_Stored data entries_
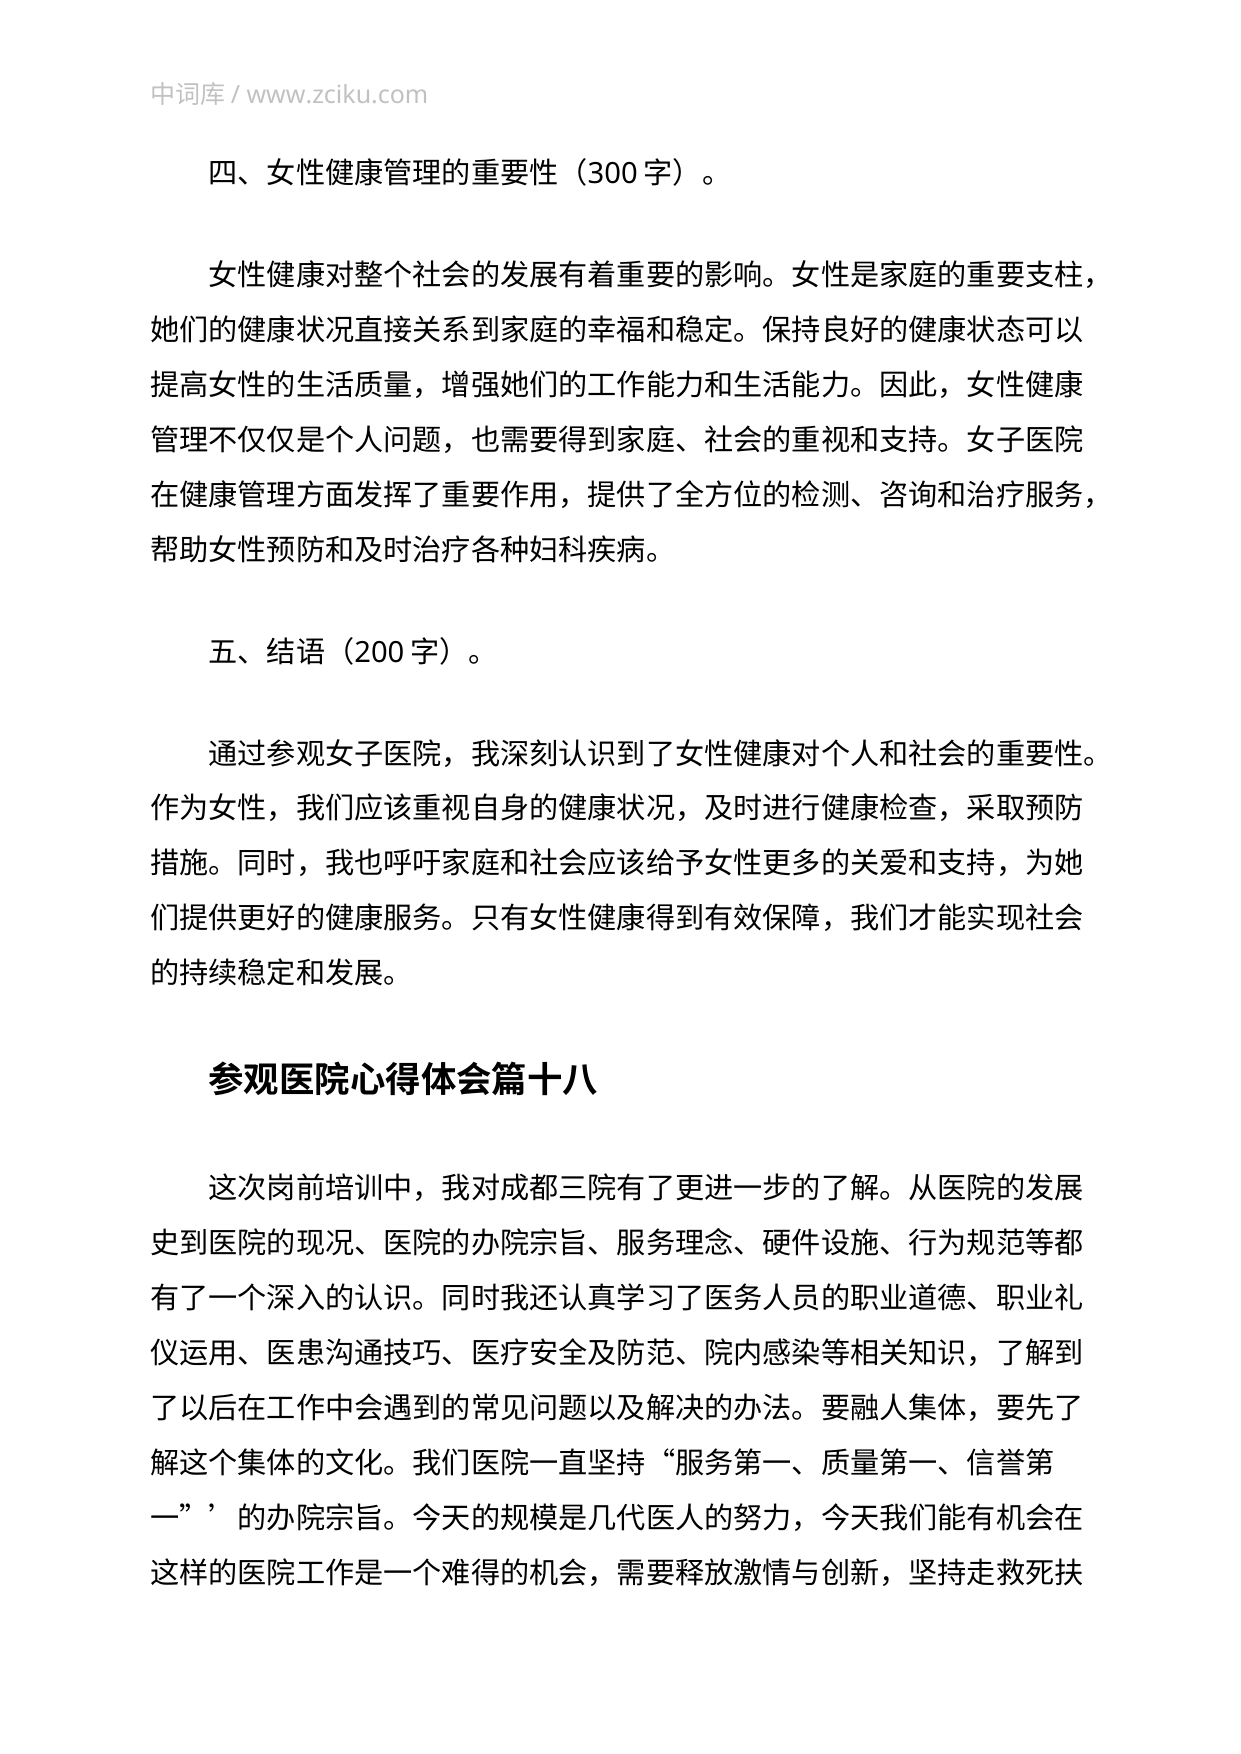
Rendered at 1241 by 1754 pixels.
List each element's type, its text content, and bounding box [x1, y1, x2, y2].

text 女性健康对整个社会的发展有着重要的影响。女性是家庭的重要支柱，她们的健康状况直接关系到家庭的幸福和稳定。保持良好的健康状态可以提高女性的生活质量，增强她们的工作能力和生活能力。因此，女性健康管理不仅仅是个人问题，也需要得到家庭、社会的重视和支持。女子医院在健康管理方面发挥了重要作用，提供了全方位的检测、咨询和治疗服务，帮助女性预防和及时治疗各种妇科疾病。 [150, 252, 1090, 569]
text 四、女性健康管理的重要性（300字）。 [150, 150, 1090, 192]
text 五、结语（200字）。 [150, 628, 1090, 671]
text 通过参观女子医院，我深刻认识到了女性健康对个人和社会的重要性。作为女性，我们应该重视自身的健康状况，及时进行健康检查，采取预防措施。同时，我也呼吁家庭和社会应该给予女性更多的关爱和支持，为她们提供更好的健康服务。只有女性健康得到有效保障，我们才能实现社会的持续稳定和发展。 [150, 730, 1090, 992]
text 参观医院心得体会篇十八 [150, 1052, 1090, 1103]
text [150, 1165, 1090, 1592]
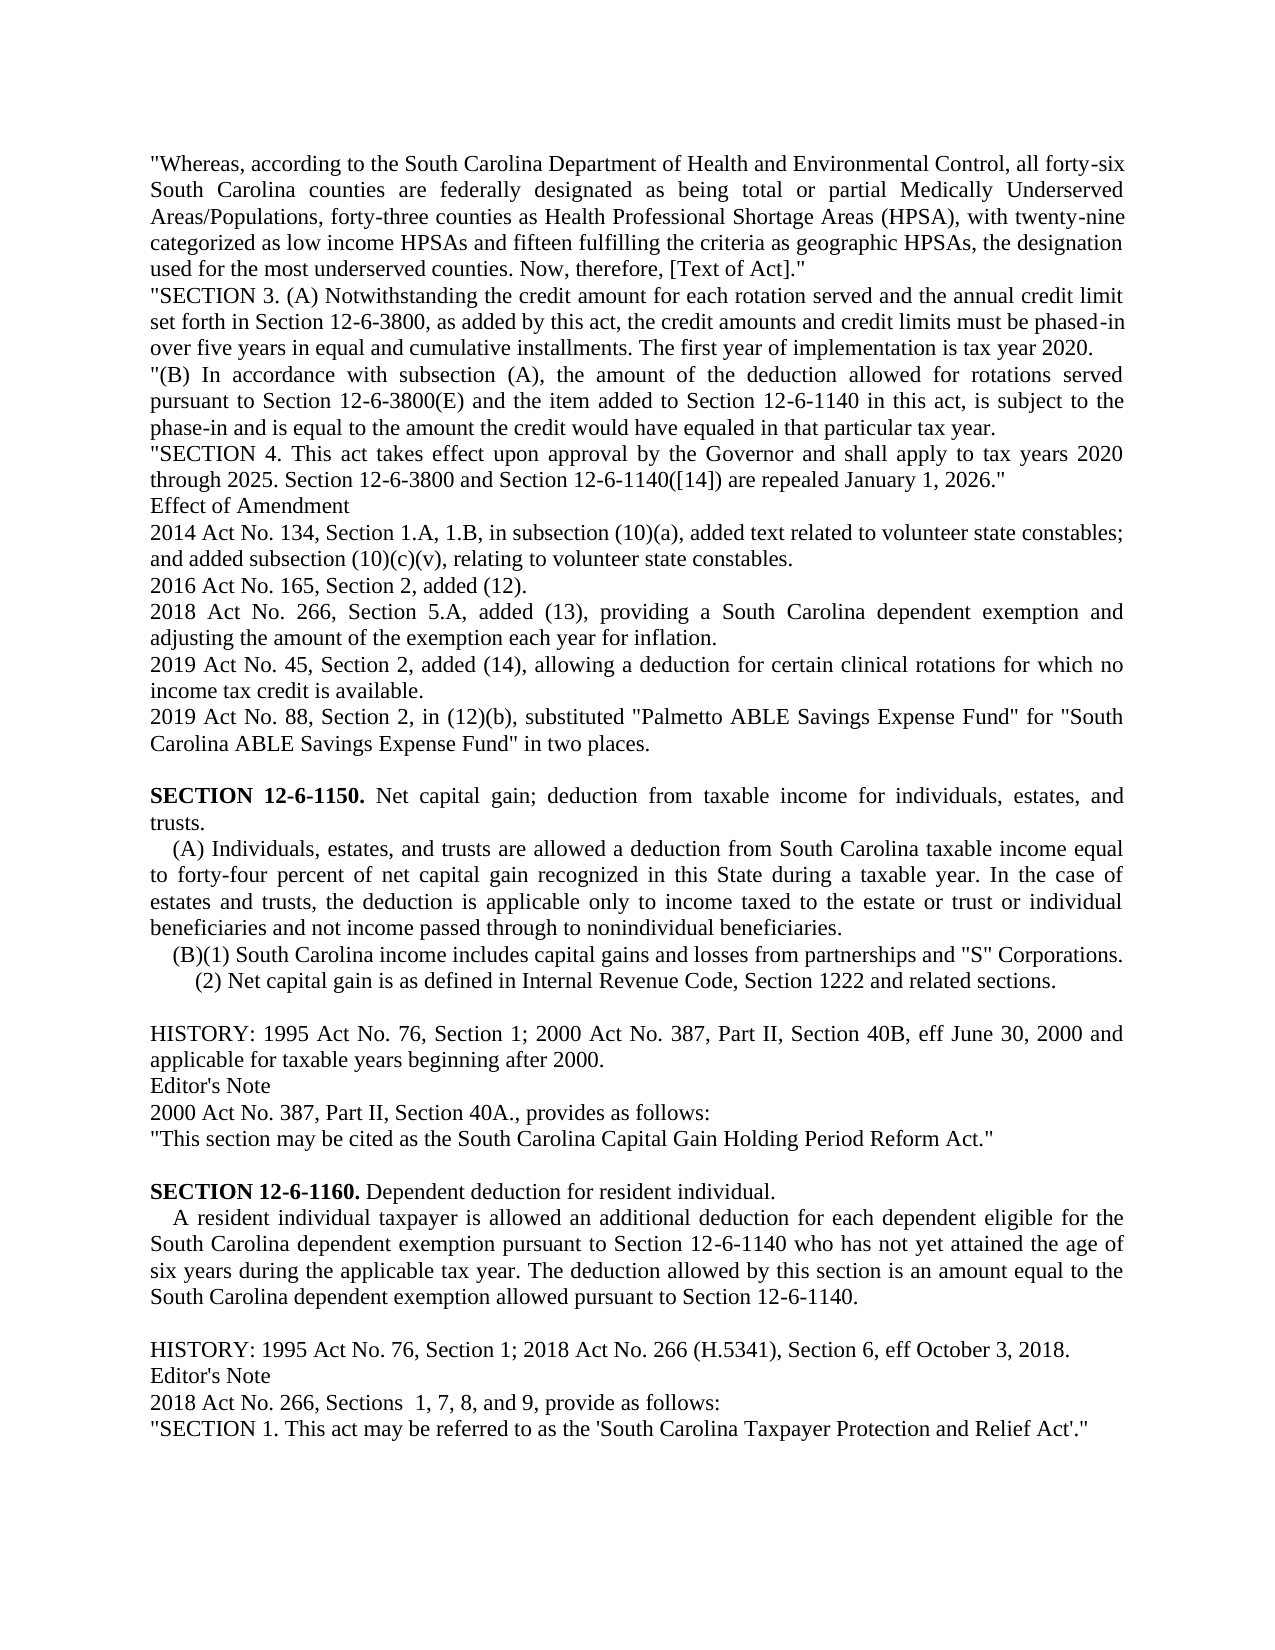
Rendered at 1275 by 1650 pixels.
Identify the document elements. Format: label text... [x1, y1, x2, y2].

_Task_
Please count the lines of the entries above that include "Rendered" and give only the total.

_Response_
2